**Stored data entries:**
**********

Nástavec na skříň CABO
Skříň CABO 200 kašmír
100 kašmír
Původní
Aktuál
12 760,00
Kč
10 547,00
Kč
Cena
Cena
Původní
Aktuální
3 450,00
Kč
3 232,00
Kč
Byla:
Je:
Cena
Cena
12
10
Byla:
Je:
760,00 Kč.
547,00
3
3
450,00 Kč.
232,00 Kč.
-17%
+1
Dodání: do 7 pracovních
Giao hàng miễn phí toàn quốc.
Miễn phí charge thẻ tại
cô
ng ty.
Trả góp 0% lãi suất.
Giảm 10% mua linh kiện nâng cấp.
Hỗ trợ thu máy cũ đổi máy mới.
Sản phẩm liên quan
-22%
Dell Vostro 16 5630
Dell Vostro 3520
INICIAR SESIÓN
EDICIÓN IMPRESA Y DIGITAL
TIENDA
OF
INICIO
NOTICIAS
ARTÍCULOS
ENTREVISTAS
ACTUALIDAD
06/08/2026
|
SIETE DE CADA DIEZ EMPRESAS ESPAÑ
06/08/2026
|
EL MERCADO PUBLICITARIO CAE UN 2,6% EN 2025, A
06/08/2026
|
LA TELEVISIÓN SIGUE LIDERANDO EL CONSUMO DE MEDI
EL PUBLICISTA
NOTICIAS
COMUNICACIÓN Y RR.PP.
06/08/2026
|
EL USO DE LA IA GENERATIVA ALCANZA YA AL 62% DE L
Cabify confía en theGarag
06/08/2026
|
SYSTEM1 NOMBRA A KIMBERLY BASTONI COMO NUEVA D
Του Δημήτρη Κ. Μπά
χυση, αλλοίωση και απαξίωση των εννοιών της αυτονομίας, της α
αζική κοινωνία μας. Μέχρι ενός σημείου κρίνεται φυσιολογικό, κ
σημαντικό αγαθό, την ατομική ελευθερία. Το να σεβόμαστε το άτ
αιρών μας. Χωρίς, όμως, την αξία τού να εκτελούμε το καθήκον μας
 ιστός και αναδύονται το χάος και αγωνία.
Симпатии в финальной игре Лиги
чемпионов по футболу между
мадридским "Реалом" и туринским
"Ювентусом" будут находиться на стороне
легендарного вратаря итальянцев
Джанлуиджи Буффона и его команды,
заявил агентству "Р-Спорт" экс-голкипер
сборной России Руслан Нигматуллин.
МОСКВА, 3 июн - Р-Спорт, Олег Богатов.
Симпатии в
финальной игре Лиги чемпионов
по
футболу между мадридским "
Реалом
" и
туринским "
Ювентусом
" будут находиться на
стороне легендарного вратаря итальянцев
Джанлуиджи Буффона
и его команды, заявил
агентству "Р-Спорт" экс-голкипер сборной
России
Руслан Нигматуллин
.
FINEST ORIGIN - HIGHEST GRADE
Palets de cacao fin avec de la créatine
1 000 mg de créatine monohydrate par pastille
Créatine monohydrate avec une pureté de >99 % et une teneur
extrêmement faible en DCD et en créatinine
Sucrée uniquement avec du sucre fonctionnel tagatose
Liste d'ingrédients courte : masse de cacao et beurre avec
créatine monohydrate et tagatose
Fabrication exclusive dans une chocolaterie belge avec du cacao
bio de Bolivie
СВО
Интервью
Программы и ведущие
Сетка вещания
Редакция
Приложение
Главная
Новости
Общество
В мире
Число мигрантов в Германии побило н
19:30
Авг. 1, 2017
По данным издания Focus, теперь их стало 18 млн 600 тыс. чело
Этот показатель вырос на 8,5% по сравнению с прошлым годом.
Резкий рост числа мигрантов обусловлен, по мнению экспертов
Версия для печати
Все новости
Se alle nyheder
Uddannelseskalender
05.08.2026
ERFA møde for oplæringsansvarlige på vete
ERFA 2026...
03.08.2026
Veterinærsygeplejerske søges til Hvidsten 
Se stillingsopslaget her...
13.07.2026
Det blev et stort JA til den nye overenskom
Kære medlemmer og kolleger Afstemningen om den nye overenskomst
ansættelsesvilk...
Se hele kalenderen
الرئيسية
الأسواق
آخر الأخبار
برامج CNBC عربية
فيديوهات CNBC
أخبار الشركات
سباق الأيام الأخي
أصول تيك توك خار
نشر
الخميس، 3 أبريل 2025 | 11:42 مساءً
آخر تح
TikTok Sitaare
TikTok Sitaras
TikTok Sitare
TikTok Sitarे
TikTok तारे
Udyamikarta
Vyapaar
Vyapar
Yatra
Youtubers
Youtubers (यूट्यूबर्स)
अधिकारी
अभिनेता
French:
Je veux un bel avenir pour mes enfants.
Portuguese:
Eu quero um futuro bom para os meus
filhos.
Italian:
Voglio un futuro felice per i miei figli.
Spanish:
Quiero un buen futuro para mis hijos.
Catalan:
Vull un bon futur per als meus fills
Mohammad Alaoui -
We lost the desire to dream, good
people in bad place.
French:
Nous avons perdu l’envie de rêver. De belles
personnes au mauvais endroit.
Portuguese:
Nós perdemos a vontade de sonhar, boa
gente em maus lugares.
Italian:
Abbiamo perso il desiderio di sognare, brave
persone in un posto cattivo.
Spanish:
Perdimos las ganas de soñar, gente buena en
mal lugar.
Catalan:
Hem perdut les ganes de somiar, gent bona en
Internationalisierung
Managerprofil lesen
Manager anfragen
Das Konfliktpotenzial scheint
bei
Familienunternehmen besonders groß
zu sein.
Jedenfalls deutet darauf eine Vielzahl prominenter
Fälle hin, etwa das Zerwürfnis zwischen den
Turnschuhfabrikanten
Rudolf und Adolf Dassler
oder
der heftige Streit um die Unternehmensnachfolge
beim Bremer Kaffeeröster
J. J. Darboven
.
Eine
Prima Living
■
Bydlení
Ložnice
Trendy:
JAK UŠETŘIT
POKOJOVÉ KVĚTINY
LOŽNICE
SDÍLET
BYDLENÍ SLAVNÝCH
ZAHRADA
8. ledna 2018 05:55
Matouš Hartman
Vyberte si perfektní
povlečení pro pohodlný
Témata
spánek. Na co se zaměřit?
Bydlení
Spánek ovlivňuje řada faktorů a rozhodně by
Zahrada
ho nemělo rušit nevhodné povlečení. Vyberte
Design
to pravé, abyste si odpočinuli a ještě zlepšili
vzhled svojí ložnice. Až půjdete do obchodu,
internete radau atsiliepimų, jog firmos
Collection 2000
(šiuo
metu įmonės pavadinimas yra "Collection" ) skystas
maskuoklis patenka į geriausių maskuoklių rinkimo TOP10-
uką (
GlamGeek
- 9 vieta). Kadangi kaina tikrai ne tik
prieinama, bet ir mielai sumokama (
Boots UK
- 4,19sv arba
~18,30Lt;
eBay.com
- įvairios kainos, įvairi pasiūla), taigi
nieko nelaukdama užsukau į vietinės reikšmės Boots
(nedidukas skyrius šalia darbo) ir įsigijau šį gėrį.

**********

**TASK OBJECTIVE:** Copy out all lines above holding "Vostro".

**WRITTEN SOLUTION:**
Dell Vostro 16 5630
Dell Vostro 3520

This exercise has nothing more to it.